The Smart Set is a weekly feature, compiled and posted by Lauren Cerand, that usually appears Mondays at 12:30 pm, and highlights the best of the week to come. Special favor is given to New York’s independent booksellers and venues, and low-cost and free events. Please send details to Ms. Cerand at lauren [at] maudnewton.com by the Thursday prior to publication. Due to the volume of submissions, events cannot be considered unless the date appears in the subject line of your message.
TUE, JUN 17: “Rebecca Haile, will be reading from her book, Held at a Distance: My Rediscovery of Ethiopia,” at the Countee Cullen Library in Harlem (related: an interview and excerpt at NPR). 6PM, FREE.
WED, JUN 18: SIP LIT, a monthly series of readings in a café(located at 998 Amsterdam Avenue between 109th and 110th Streets), presents an evening with gifted writers from the Bronx Academy of Letters, “one of New York’s highest-rated public schools. Its principal, Joan Sullivan, author of An American Voter: My Love Affair with Presidential Politics, founded the school in 2003. Last year, Rick Whitaker initiated a Professional Writing Seminar for talented students in the school, and this reading will feature the work these students have prepared during the past academic year.” 8PM, FREE.
THU, JUN 19: Allen Gallery hosts an opening for an exhibition of work by Caroline Falby. Highly recommended. 6-8PM, FREE. And, at the Slipper Room, “A drunken party disguised as a reading, Literary Upstart gives young writers a chance to read their work in front of a discerning panel of literary big-wigs. The competition is emceed by Jonny Diamond, The L Magazine’s Editor-in-Chief, and judged by the New Yorker’s Ben Greenman, Simon & Schuster editor Ursula Cary, Curtis Brown literary agent Katherine Fausset and The L Magazine’s resident lush, Adam Bonislawski. Come, relax, drink, and enjoy short short literature at its finest.” [Full disclosure, as always: Ben Greenman is one of my publicity clients.] 7-9PM, FREE.

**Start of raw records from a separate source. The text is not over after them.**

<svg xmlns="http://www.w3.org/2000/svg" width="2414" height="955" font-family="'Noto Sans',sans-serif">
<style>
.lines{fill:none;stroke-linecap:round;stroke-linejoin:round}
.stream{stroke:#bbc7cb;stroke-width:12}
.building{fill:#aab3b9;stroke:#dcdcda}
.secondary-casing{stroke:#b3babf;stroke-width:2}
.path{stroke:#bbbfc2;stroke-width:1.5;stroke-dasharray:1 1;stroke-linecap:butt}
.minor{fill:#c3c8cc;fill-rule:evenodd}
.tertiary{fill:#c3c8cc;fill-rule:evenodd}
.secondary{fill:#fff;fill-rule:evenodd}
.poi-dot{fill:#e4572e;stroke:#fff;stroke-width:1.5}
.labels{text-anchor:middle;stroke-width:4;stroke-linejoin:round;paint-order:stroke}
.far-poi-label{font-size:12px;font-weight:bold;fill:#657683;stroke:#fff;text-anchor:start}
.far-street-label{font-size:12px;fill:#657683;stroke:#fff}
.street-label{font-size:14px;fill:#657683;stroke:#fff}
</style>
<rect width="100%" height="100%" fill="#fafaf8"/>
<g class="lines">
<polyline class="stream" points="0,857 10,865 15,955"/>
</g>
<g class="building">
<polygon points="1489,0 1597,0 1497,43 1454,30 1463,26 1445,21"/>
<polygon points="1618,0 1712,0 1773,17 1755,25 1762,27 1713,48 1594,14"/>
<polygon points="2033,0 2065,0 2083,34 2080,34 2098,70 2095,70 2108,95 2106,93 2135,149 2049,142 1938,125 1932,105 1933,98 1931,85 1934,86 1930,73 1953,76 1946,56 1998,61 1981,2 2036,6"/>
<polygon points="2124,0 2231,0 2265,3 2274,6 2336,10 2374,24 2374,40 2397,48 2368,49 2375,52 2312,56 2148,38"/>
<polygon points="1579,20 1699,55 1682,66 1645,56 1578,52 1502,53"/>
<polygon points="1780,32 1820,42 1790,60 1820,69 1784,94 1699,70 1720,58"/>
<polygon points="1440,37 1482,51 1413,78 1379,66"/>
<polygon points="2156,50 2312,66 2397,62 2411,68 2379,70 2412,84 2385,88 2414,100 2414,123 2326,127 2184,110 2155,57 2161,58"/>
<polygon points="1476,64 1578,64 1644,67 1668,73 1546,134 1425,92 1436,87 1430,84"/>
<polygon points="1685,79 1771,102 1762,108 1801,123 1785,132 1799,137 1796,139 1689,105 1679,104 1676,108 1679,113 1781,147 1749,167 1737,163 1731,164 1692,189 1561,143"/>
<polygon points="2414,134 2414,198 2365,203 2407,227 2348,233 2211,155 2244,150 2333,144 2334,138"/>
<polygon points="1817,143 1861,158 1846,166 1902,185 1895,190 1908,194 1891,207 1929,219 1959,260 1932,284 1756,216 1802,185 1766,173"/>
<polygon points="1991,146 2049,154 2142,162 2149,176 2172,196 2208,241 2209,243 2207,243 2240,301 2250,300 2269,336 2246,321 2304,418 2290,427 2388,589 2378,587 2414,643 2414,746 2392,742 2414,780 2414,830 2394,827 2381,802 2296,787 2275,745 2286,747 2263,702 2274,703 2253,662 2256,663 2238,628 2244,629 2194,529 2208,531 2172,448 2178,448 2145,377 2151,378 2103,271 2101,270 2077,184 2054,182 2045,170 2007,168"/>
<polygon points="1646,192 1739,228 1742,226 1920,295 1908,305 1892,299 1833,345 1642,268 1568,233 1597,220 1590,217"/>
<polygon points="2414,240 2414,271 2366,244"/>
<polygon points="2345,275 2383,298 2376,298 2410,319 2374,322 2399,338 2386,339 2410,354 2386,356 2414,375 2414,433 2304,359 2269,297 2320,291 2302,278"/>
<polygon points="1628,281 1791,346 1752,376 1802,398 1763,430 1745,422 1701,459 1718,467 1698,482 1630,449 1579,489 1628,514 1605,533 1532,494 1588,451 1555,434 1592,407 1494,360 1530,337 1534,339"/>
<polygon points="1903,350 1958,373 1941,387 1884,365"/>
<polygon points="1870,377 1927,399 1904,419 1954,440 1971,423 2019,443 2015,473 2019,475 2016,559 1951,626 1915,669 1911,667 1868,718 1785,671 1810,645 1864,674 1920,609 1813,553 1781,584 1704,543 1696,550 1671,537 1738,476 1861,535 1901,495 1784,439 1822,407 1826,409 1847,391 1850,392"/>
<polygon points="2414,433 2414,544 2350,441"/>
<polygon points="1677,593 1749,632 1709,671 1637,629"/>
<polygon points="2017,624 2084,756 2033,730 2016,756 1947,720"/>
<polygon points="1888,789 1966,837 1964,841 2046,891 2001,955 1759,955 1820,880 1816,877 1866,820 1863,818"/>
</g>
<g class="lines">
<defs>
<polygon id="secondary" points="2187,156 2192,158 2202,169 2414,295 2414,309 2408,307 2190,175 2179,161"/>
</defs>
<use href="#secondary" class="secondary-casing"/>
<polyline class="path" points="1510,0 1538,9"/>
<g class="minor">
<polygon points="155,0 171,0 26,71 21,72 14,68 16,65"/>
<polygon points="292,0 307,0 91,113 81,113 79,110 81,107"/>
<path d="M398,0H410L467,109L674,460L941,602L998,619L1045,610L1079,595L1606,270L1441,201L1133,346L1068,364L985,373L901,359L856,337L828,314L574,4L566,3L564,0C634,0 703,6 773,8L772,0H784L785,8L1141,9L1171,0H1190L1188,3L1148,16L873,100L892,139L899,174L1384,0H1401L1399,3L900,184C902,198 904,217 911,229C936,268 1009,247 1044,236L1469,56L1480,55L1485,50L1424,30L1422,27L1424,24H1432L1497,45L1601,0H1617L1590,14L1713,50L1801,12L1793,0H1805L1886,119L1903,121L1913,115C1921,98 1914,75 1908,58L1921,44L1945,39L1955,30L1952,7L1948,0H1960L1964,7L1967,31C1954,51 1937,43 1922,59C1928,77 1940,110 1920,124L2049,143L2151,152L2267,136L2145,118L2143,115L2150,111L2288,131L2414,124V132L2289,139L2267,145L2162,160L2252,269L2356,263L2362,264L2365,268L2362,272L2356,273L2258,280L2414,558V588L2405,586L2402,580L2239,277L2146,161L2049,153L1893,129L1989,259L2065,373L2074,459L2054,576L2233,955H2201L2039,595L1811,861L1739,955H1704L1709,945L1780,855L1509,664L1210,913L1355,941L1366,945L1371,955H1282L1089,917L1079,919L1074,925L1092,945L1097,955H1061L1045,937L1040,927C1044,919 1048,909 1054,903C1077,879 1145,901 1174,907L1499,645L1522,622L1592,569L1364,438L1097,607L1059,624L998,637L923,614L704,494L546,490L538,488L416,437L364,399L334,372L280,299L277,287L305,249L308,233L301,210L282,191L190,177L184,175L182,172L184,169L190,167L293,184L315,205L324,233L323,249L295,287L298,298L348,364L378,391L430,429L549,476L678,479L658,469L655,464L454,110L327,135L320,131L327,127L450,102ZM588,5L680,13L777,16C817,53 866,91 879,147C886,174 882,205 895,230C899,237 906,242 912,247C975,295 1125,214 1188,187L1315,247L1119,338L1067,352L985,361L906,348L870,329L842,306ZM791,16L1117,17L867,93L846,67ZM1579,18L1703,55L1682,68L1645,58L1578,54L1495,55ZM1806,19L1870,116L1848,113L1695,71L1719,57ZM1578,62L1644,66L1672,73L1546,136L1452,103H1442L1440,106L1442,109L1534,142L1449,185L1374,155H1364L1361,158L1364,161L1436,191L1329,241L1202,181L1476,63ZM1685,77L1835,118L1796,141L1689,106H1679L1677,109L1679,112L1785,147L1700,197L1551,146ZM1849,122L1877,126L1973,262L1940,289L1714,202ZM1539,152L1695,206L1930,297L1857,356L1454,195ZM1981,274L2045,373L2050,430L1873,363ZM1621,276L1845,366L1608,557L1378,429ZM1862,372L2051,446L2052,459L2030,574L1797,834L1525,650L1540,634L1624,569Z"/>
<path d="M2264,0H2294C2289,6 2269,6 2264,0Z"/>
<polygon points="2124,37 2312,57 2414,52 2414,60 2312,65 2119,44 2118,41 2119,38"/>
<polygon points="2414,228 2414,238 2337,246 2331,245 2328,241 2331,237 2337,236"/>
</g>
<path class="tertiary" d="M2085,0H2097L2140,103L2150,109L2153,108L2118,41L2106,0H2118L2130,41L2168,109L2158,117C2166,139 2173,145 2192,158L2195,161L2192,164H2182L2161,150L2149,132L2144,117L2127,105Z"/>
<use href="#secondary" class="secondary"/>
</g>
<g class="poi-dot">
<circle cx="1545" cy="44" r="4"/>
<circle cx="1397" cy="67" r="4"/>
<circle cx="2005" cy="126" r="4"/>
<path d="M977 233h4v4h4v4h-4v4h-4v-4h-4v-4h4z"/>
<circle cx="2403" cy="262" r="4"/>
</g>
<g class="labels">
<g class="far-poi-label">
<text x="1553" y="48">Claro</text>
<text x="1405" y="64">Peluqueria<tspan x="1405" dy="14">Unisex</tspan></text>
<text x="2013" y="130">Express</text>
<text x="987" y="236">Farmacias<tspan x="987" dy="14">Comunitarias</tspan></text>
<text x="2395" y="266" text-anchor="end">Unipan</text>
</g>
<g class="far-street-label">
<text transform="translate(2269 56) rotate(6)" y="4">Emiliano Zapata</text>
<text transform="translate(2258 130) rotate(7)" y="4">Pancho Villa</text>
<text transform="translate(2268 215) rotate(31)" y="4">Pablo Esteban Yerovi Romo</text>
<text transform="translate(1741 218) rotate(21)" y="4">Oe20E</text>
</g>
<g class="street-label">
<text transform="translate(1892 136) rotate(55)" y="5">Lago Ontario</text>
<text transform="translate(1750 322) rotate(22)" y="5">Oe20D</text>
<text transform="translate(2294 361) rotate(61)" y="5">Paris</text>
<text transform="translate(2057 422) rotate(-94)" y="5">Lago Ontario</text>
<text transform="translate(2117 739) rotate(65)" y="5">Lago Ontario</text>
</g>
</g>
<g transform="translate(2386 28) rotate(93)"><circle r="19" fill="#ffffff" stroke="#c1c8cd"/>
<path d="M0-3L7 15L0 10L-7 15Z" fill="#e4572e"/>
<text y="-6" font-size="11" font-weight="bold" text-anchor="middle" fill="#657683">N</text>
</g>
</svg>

FRI, JUN 20: At Anthology Film Archives, “A one-of-a-kind event, with four screenings of selected work by the great avant-garde filmmaker Kenneth Anger, and the cine- & video-dance pioneer Amy Greenfield. The filmmakers will be present to talk and answer questions on cinema-dance-eros – in their own and in each other’s work. While the erotic as carnal and transcendent poetry is a given for both filmmakers, the deep influence of dance in Anger’s films is not widely known (he trained as a dancer in his youth, and one of his unfinished projects was a film of Jean Cocteau’s ballet, LE JEUNE HOMME ET LA MORT), nor is his sense of connection with Greenfield’s work: he has spoken of her CLUB MIDNIGHT and DARK SEQUINS as a continuation of his own PUCE MOMENT. In both filmmakers’ work, individual, radical ‘languages’ of motion become the connective tissue between eros and ritual, the seen and the invisible.” 7PM, $8.
SAT, JUN 21: Will Smith appears at MoMA for a gallery talk on a fascinating exhibition: “Featuring works that transform books through a variety of mediums, Book/Shelf stresses an expanded notion of the illustrated book.” 11:30AM.
SUN, JUN 22: “BLESS is a visionary substitute to make the near future worth living for. She is an outspoken female – more woman than girl. She’s not a chosen beauty, but doesn’t go unnoticed. Without a definite age she could be more between her mid twenties and forties. B. hangs around with a special style of man…” Meet (or become) her at BLESS Shop #20 at Ludlow 38 during the opening reception on Sunday afternoon from 2-6PM [Full disclosure, as always: I am the publicist for Ludlow 38]. FREE.